A personal productivity tool for organising tasks into visual "towers" of blocks, grouped on pages. Each user is identified by a client-generated token — no accounts, no passwords.

Architecture

The application runs as a single Docker container. A FastAPI process serves both the Angular SPA (as static files) and the JSON API on port 8000. Data is stored in a SQLite database file persisted via a volume mount at /data. There is no separate database server required.

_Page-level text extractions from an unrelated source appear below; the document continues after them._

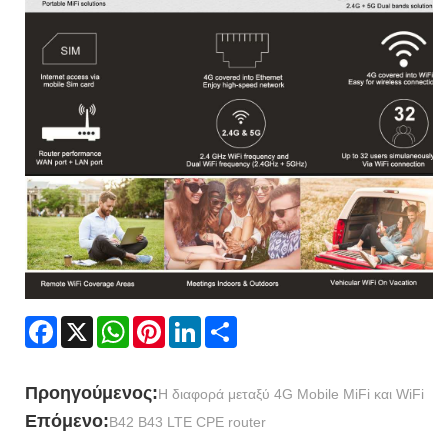
Facebook
X
WhatsApp
Pinterest
LinkedIn
Share
Προηγούμενος:
Η διαφορά μεταξύ 4G Mobile MiFi και WiFi
Επόμενο:
B42 B43 LTE CPE router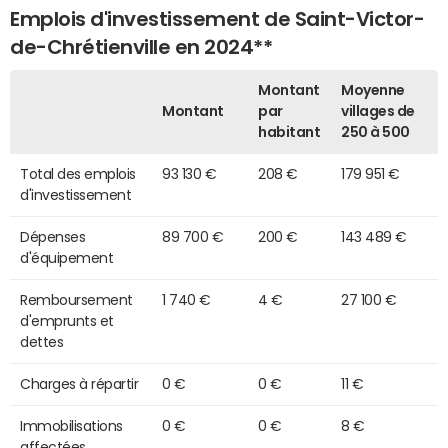
Emplois d'investissement de Saint-Victor-
de-Chrétienville en 2024**
Montant
Moyenne
Montant
par
villages de
habitant
250 à 500
Total des emplois
93 130 €
208 €
179 951 €
d'investissement
Dépenses
89 700 €
200 €
143 489 €
d'équipement
Remboursement
1 740 €
4 €
27 100 €
d'emprunts et
dettes
Charges à répartir
0 €
0 €
11 €
Immobilisations
0 €
0 €
8 €
affectées,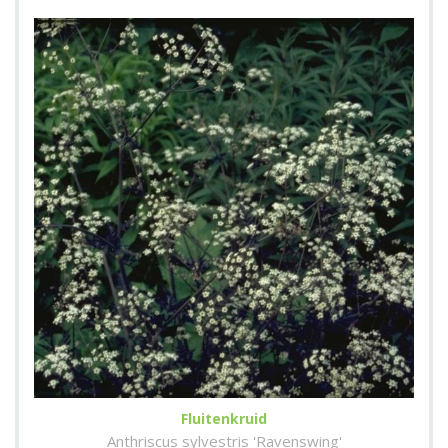
Fluitenkruid
Anthriscus sylvestris 'Ravenswing'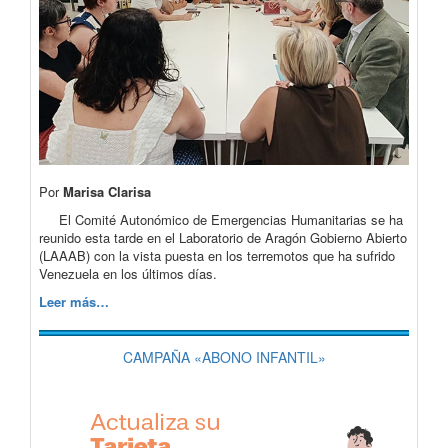
Por
Marisa Clarisa
El Comité Autonómico de Emergencias Humanitarias se ha
reunido esta tarde en el Laboratorio de Aragón Gobierno Abierto
(LAAAB) con la vista puesta en los terremotos que ha sufrido
Venezuela en los últimos días.
Leer más…
CAMPAÑA «ABONO INFANTIL»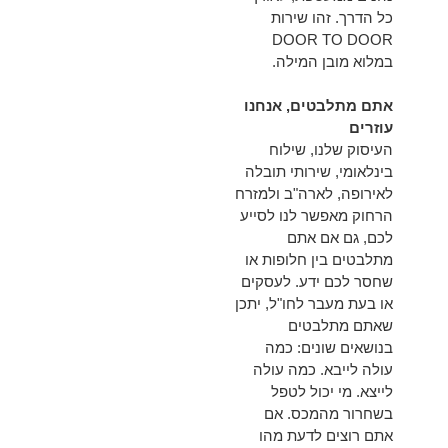
כל הדרך. זהו שירות
DOOR TO DOOR
במלוא מובן המילה.
אתם מתלבטים, אנחנו
עוזרים
העיסוק שלנו, שילוח
בינלאומי, שירותי תובלה
לאירופה, לארה"ב ולמזרח
הרחוק מאפשר לנו לסייע
לכם, גם אם אתם
מתלבטים בין חלופות או
שחסר לכם ידע. לעסקים
או בעת מעבר לחו"ל, יתכן
שאתם מתלבטים
בנושאים שונים: כמה
עולה לייבא. כמה עולה
לייצא. מי יכול לטפל
בשחרור מהמכס. אם
אתם רוצים לדעת מהו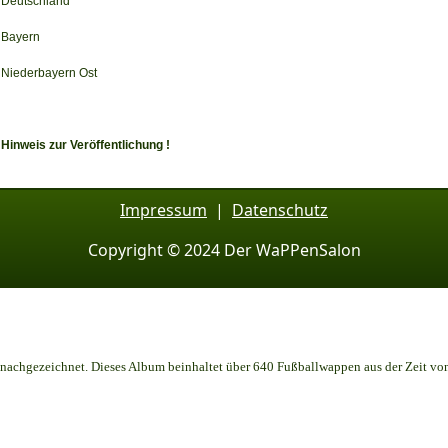
Deutschland
Bayern
Niederbayern Ost
Hinweis zur Veröffentlichung !
Impressum
|
Datenschutz
Copyright © 2024 Der WaPPenSalon
achgezeichnet. Dieses Album beinhaltet über 640 Fußballwappen aus der Zeit vo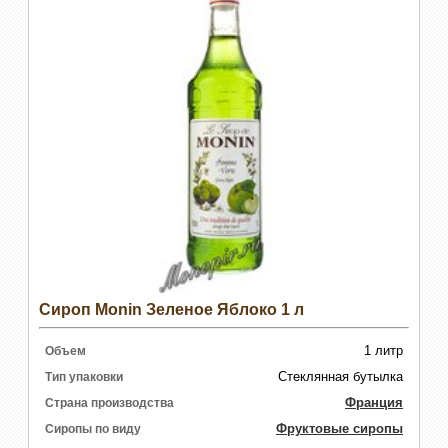
Сироп Monin Зеленое Яблоко 1 л
1 литр
Объем
Стеклянная бутылка
Тип упаковки
Франция
Страна производства
Фруктовые сиропы
Сиропы по виду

The container is designed to run behind a reverse proxy (nginx, Caddy, Traefik). It honors X-Forwarded-For, X-Forwarded-Proto, and X-Forwarded-Host so rate limiting and logging see the real client IP, and links built with request.url produce the correct scheme.

Quick start

# Local build (uses docker-compose.dev.yml which builds from source and
# wipes data on `down -v`):
docker compose -f docker-compose.dev.yml up --build -d

Then visit http://localhost:8000.

For a production-style run, set LIFE_TOWERS_IMAGE to point at your registry tag and use the default docker-compose.yml:

export LIFE_TOWERS_IMAGE=registry.example.com/life-towers:latest
docker compose pull
docker compose up -d

Environment variables

Variable	Default	Description
LIFE_TOWERS_IMAGE	life-towers:local	The image docker-compose.yml will run. Point at your registry tag for production deploys.
LIFE_TOWERS_PORT	8000	Host port mapped to the container.
LIFE_TOWERS_PULL_POLICY	missing	pull_policy passed to compose. Set always to force-pull on up.
LIFE_TOWERS_ALLOWED_ORIGIN	(empty)	If set, restricts CORS to this origin. Leave empty for same-origin mode (the typical setup behind nginx).
LIFE_TOWERS_PUBLIC_URL	(derived from request)	Absolute public URL used for canonical and Open Graph image tags. Set this when serving behind a path prefix or proxy that rewrites the visible URL.
LIFE_TOWERS_FORWARDED_ALLOW_IPS	*	(Optional, advanced.) Override uvicorn's --forwarded-allow-ips if you want to narrow the set of trusted proxies.

Data persistence

SQLite data is stored at /data/life-towers.db inside the container, persisted via the life-towers-data Docker named volume. Back up with:

docker compose exec life-towers sqlite3 /data/life-towers.db .dump > backup.sql

To switch to a host bind mount for easier file-level backups, see the commented line in docker-compose.yml.

Behind nginx

Sample reverse-proxy snippet:

server {
    listen 443 ssl http2;
    server_name towers.example.com;

    # SSL config omitted

    client_max_body_size 4m;     # backend enforces 2 MiB; give a small margin

    location / {
        proxy_pass http://127.0.0.1:8000;
        proxy_http_version 1.1;
        proxy_set_header Host              $host;
        proxy_set_header X-Real-IP         $remote_addr;
        proxy_set_header X-Forwarded-For   $proxy_add_x_forwarded_for;
        proxy_set_header X-Forwarded-Proto $scheme;
        proxy_set_header X-Forwarded-Host  $host;
    }
}

Development without Docker

• Backend: cd backend && uv run uvicorn life_towers.main:app --reload
• Frontend: cd frontend && npm start — runs ng serve on :4200 with /api/* proxied to the backend on :8000 (see frontend/proxy.conf.json).

End-to-end tests

A docker-compose.dev.yml builds a single-container stack with an ephemeral volume — ideal for Playwright runs:

docker compose -f docker-compose.dev.yml up --build -d
cd frontend && npm run test:e2e          # http://localhost:8000
docker compose -f docker-compose.dev.yml down -v

PLAYWRIGHT_BASE_URL overrides the target (e.g. http://life-towers:8000 when Playwright itself runs in a container on the same docker network).

Deployment

Forgejo CI (.forgejo/workflows/ci.yml) tests the backend, frontend, production build, and Playwright e2e flow on every push to master.

The Docker workflow (.forgejo/workflows/docker.yml) builds and pushes images tagged latest and sha-<commit> on pushes to master or manual dispatch. It publishes to vars.REGISTRY (default ghcr.io) under the repository name, using secrets.GITHUB_TOKEN for registry auth.